[Source data]

Content starts

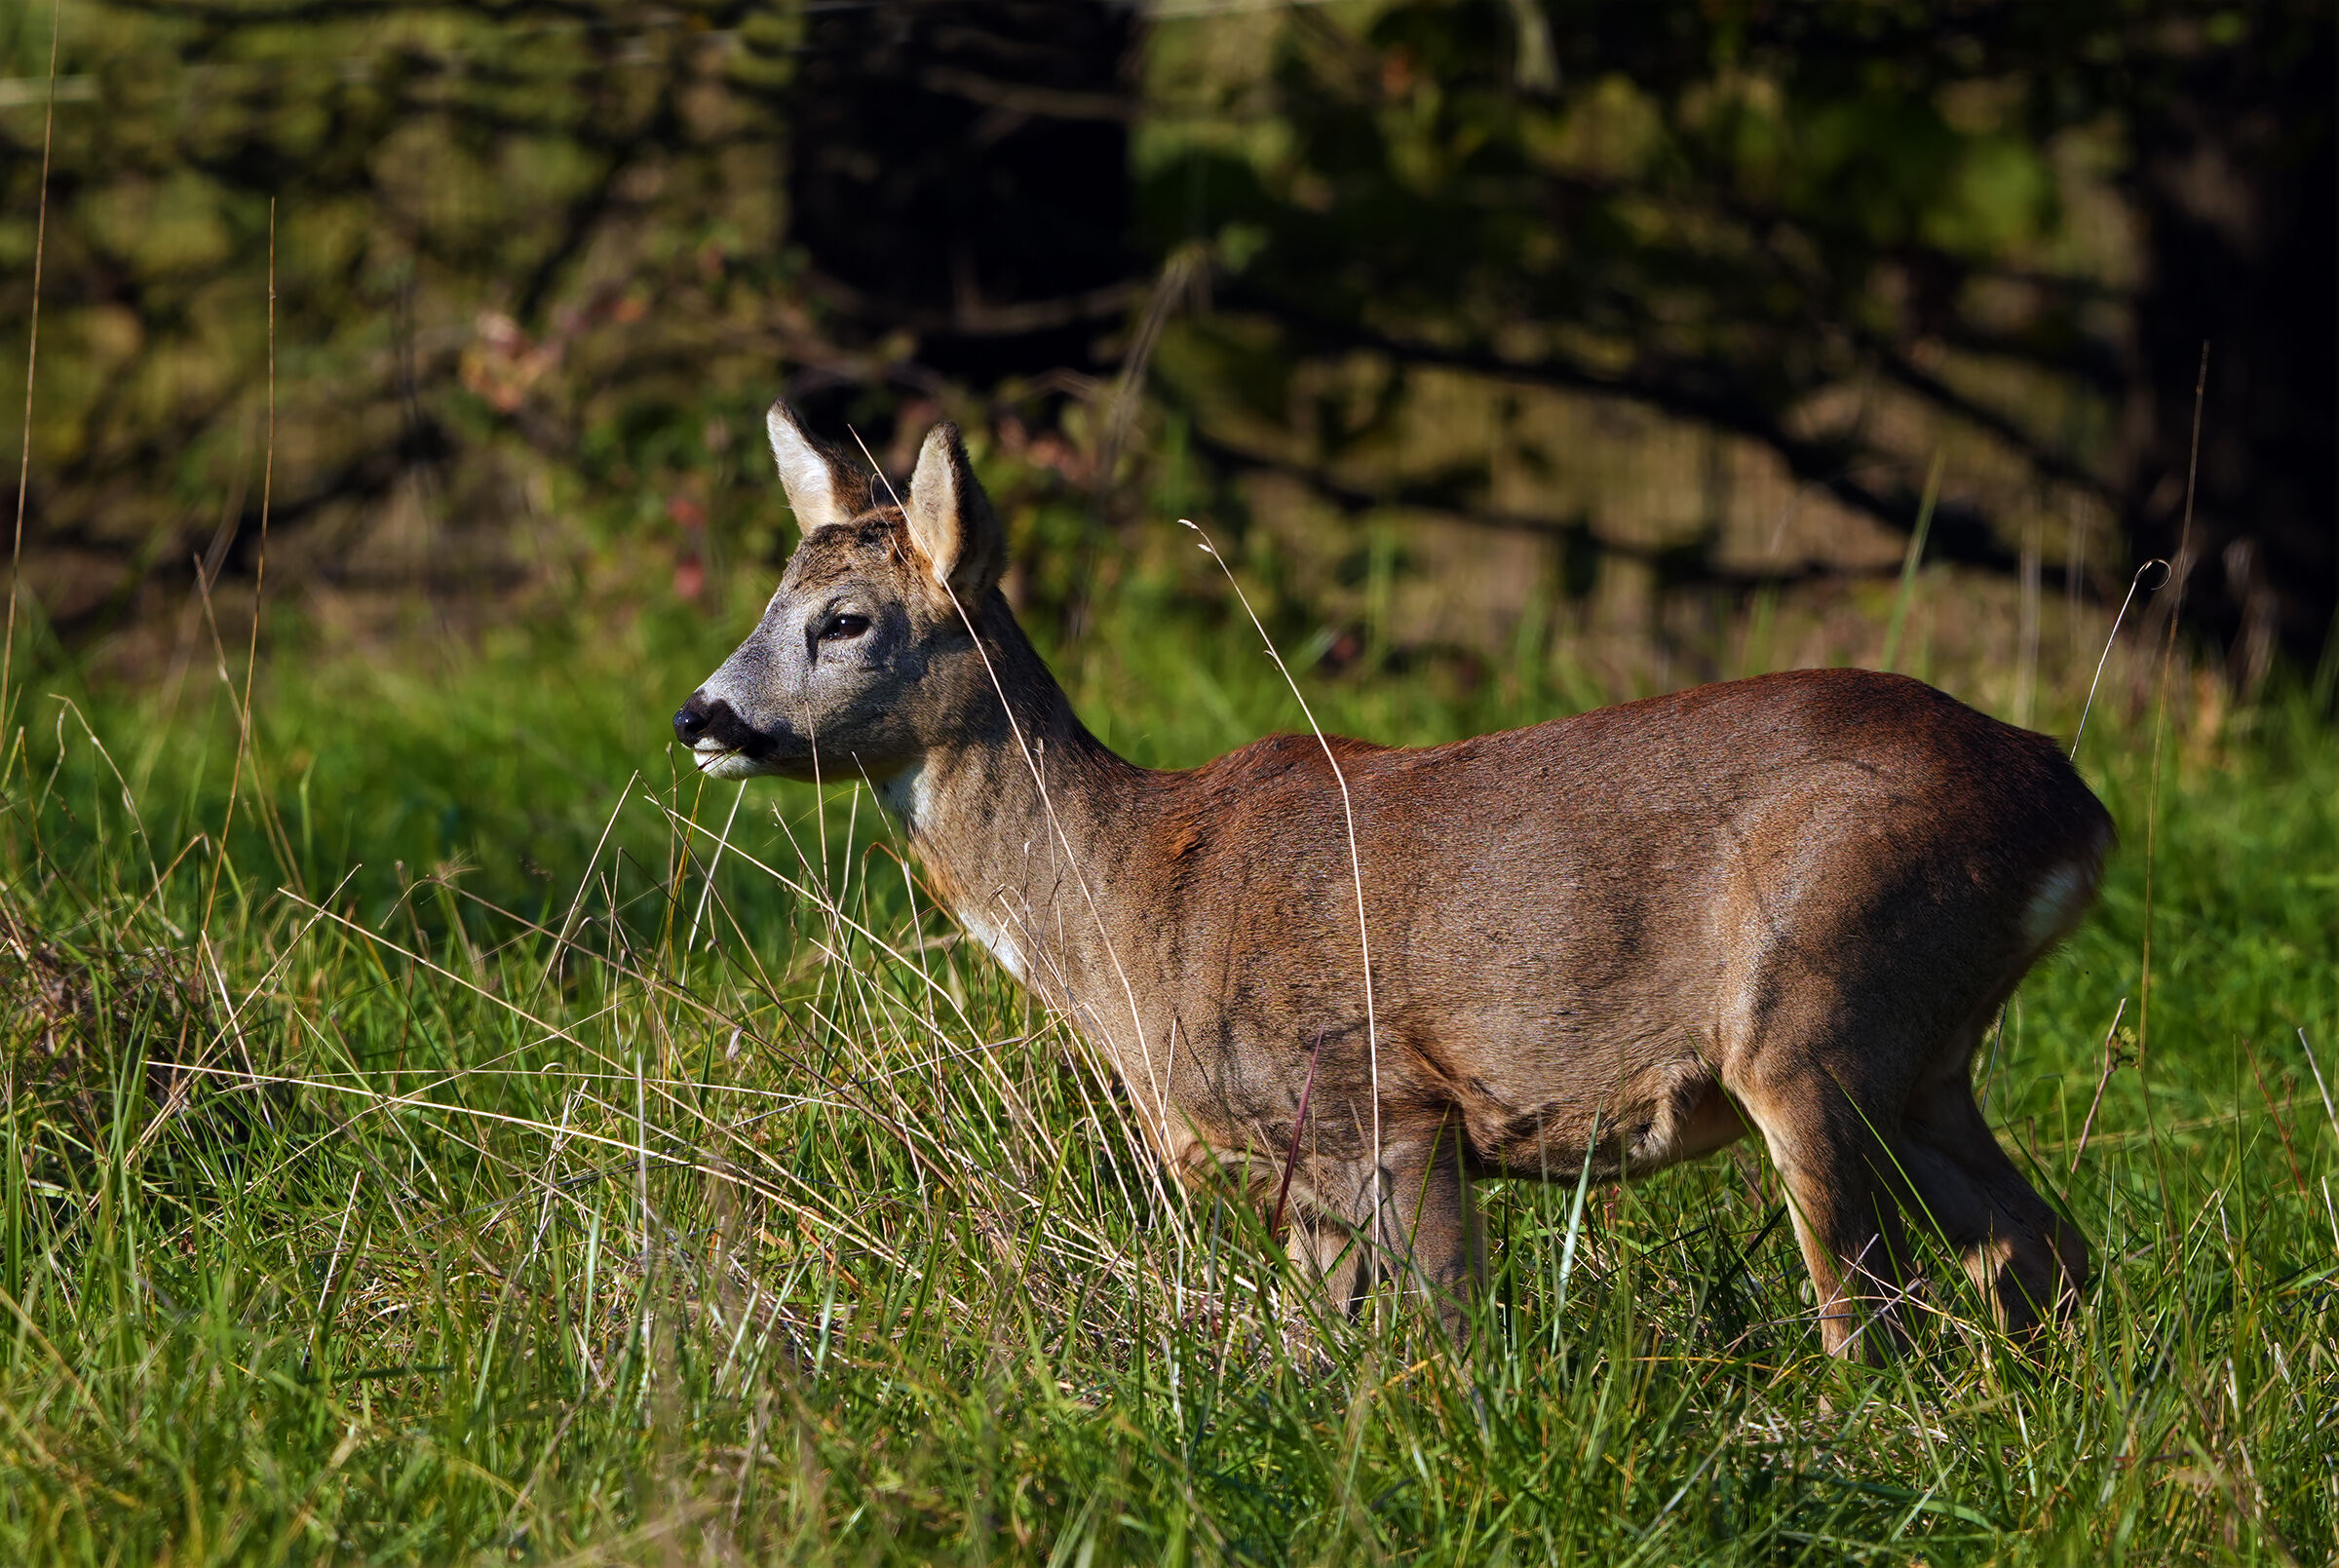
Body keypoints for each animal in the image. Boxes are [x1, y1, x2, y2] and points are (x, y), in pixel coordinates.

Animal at [673, 402, 2113, 1360]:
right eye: (770, 598)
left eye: (847, 619)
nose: (702, 714)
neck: (1137, 898)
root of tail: (2071, 806)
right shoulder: (1299, 1168)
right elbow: (1322, 1356)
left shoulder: (1387, 1098)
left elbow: (1451, 1347)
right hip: (1922, 1055)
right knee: (2042, 1251)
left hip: (1814, 1007)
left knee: (1875, 1306)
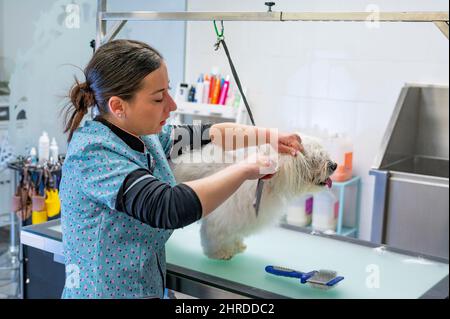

Content ends

• _WHAT YOU SHOULD DO_:
Leave out every picture and copy, exactly as written, the lines from the one with "left eye: (847, 619)" through the end of the records above.

• _ANSWER TO THE EXERCISE_:
left eye: (847, 619)
nose: (702, 714)
neck: (1137, 898)
root of tail: (2071, 806)
right shoulder: (1299, 1168)
right elbow: (1322, 1356)
left shoulder: (1387, 1098)
left elbow: (1451, 1347)
right hip: (1922, 1055)
right knee: (2042, 1251)
left hip: (1814, 1007)
left knee: (1875, 1306)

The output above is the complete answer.